According to Hsiao, however, there are other daunting obstacles, including the federally mandated ERISA law and regulations, the requirement to obtain waivers under Medicare and Medicaid, the “fiscal” problems of paying for the increased costs; and resistance from “stakeholders” ---doctors who would be receiving lower payments, unions who would lose their gold plated plans, and hospitals who would lose to out-of-state competition.  Why would Vermont embark on costly legal and administrative challenges to PPACA, the crown jewel of the Obama administration’s first two years, without knowing the impact of PPACA?  And why would Vermont spend taxpayers’ funds on legal challenges to ERISA, administrative and legal costs for obtaining waivers from other federal programs, and legal and political challenges from “stakeholders”?   Reading about the “constraints”, one is astonished to find out that Hsiao decides to plow ahead anyway with proposals for government run health care.  Of course, he has no choice.  That was what he was paid $300,000 to do.

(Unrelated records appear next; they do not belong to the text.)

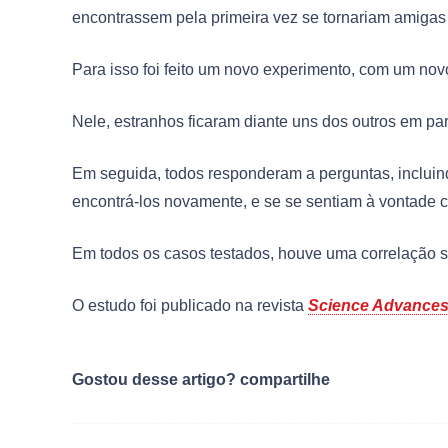
encontrassem pela primeira vez se tornariam amigas
Para isso foi feito um novo experimento, com um novo
Nele, estranhos ficaram diante uns dos outros em par
Em seguida, todos responderam a perguntas, incluind
encontrá-los novamente, e se se sentiam à vontade 
Em todos os casos testados, houve uma correlação su
O estudo foi publicado na revista
Science Advance
Gostou desse artigo? compartilhe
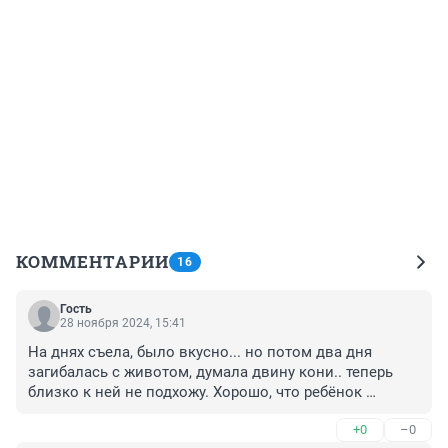
КОММЕНТАРИИ
16
Гость
28 ноября 2024, 15:41
На днях съела, было вкусно... но потом два дня 
загибалась с животом, думала двину кони.. теперь 
близко к ней не подхожу. Хорошо, что ребёнок 
отказался её есть
+0
–0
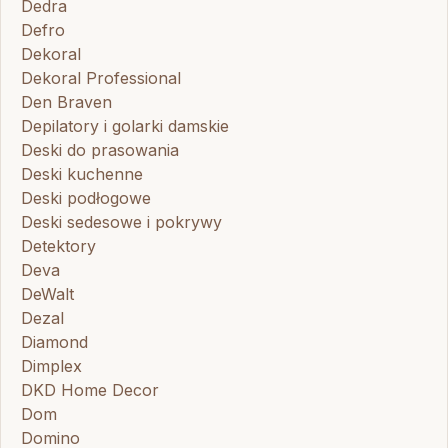
Dedra
Defro
Dekoral
Dekoral Professional
Den Braven
Depilatory i golarki damskie
Deski do prasowania
Deski kuchenne
Deski podłogowe
Deski sedesowe i pokrywy
Detektory
Deva
DeWalt
Dezal
Diamond
Dimplex
DKD Home Decor
Dom
Domino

With Vermont’s budget in substantial deficit, the effort, like the Hsiao report, is an unnecessary and costly waste of taxpayer’s money.
           
Finally, Hsiao employs “modeling” to determine the cost “savings” from government run health care.  Hsiao employs the Gruber Microsimulation Model (GMSIM), a fancy sounding model which upon further analysis is a mirage.  The model employs innumerable undisclosed “inputs” (data and assumptions), including  assumptions about people’s behavior which are never specified; combined with a formula, the details of which are not revealed, and comes to a---guess what?—conclusion that the author seeks.  It’s like Charlie and the Chocolate Factory:  Hsiao controls the knobs for the data and assumptions and the magic formula to reach the result he wants.

These 74 pages are the prelude to the three options Hsiao presents.  Unfortunately, Hsiao’s options are set forth with the same sloppiness, inattention to detail, and lack of scientific or real world support that tarnishes the first part of the report.  The result is proposals that have no predictive value whatsoever.  I will address the three proposals in another article. 

1 comment:

  1. There are two "single payer" bills before our legislature already...introduced on February 8 barely two weeks after delivery of the Hsiao Report and before any serious critique of the report could be heard. The second instalment on my article will take longer than originally planned because I am attempting to connect the Hsiao Report to the bills in the legislature.